The Bush team's attitude is the same now when it comes to Iraq: The American public is supposed to consent to the use of force but the administration doesn't think it needs to "convince" the public of its certainty about the need for, or the method of, going to war. They seem to think it is enough to just repeat that Saddam Hussein is evil, that he is pursuing weapons of mass destruction, that he supports international terrorism, and therefore he has to go. I suspect that the administration has plenty of "evidence" about the Iraqi regime's pursuit of weapons of mass destruction. I suspect if the administration made its case that the American public and the Congress and even most of the world would consent and support military action.
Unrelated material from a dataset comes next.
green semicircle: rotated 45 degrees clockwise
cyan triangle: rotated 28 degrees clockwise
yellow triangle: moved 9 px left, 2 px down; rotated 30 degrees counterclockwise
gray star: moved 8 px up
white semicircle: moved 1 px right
I think what we are talking about here the attitude, an atmosphere in which the Bush inner circle believes that it knows what is best, and that it won't be forced into having to deign to make its case, particularly not if pushed by foreigners or the United Nations or the Congress or the evil institution of the liberal media.

Again, let me make my position clear: I believe that Iraq is a danger to its people, to the region, and to the United States. There is probably even tippy-top secret intelligence to connect Iraq to al-Qaida, maybe not specifically with regard to Sept. 11, but certainly over the years. No doubt there are al-Qaida operatives in Iraq today. On the one hand, it would be such a home run to just lay out the case: so why not reveal it? The answer I think is not that the Bush administration fears heading down a slippery slope of answering too many questions or feels like it needs to protect intelligence sources and methods; it is more again the mindset of the administration that it just doesn't have to, and won't, justify its actions.
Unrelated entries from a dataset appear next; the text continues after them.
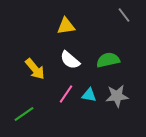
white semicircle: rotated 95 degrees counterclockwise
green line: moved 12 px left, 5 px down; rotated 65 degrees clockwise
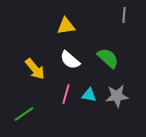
gray line: rotated 42 degrees clockwise
green semicircle: moved 2 px up; rotated 55 degrees clockwise
pink line: rotated 18 degrees counterclockwise
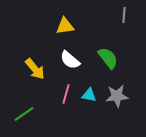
yellow triangle: moved 1 px left
green semicircle: rotated 10 degrees clockwise
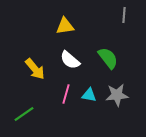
gray star: moved 1 px up
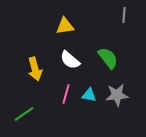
yellow arrow: rotated 25 degrees clockwise
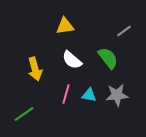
gray line: moved 16 px down; rotated 49 degrees clockwise
white semicircle: moved 2 px right
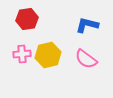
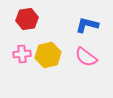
pink semicircle: moved 2 px up
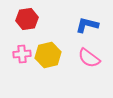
pink semicircle: moved 3 px right, 1 px down
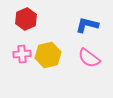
red hexagon: moved 1 px left; rotated 15 degrees counterclockwise
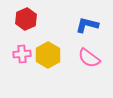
yellow hexagon: rotated 15 degrees counterclockwise
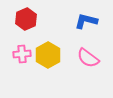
blue L-shape: moved 1 px left, 4 px up
pink semicircle: moved 1 px left
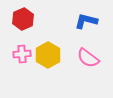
red hexagon: moved 3 px left
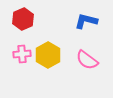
pink semicircle: moved 1 px left, 2 px down
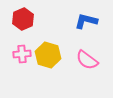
yellow hexagon: rotated 15 degrees counterclockwise
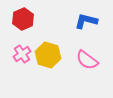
pink cross: rotated 30 degrees counterclockwise
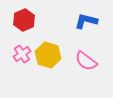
red hexagon: moved 1 px right, 1 px down
pink semicircle: moved 1 px left, 1 px down
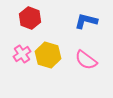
red hexagon: moved 6 px right, 2 px up; rotated 15 degrees counterclockwise
pink semicircle: moved 1 px up
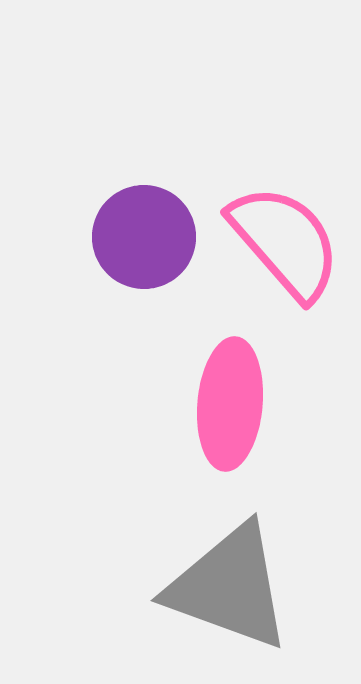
So let me get this straight. The Bush team failed to predict the events of Sept. 11. Score one for bin Laden. They weren't competent enough to detect or stop what happened that day. Score two and three. The end result of Osama bin Laden's war is that our economy is in the toilet, that the airline industry is dying -- a pretty good achievement if you head a terrorist cell that wants to put the hurt to America. Score four. We've been at war for almost a year in Afghanistan and around the globe and the Bush administration didn't choose a smart enough strategy to stop bin Laden and the Taliban leadership from either escaping, or at least they can't prove that these dangerous people were killed. Score five and six. It seems today that as many if not more people hate us in those hopeless sectors of the Islamic world where the terrorists originate. Score seven for bin Laden.

The bad guys have arguably done fairly well under this administration, and there are a lot of questions about strategy and ultimate outcomes in Iraq, and we are supposed to accept blindly that the administration knows what it is doing?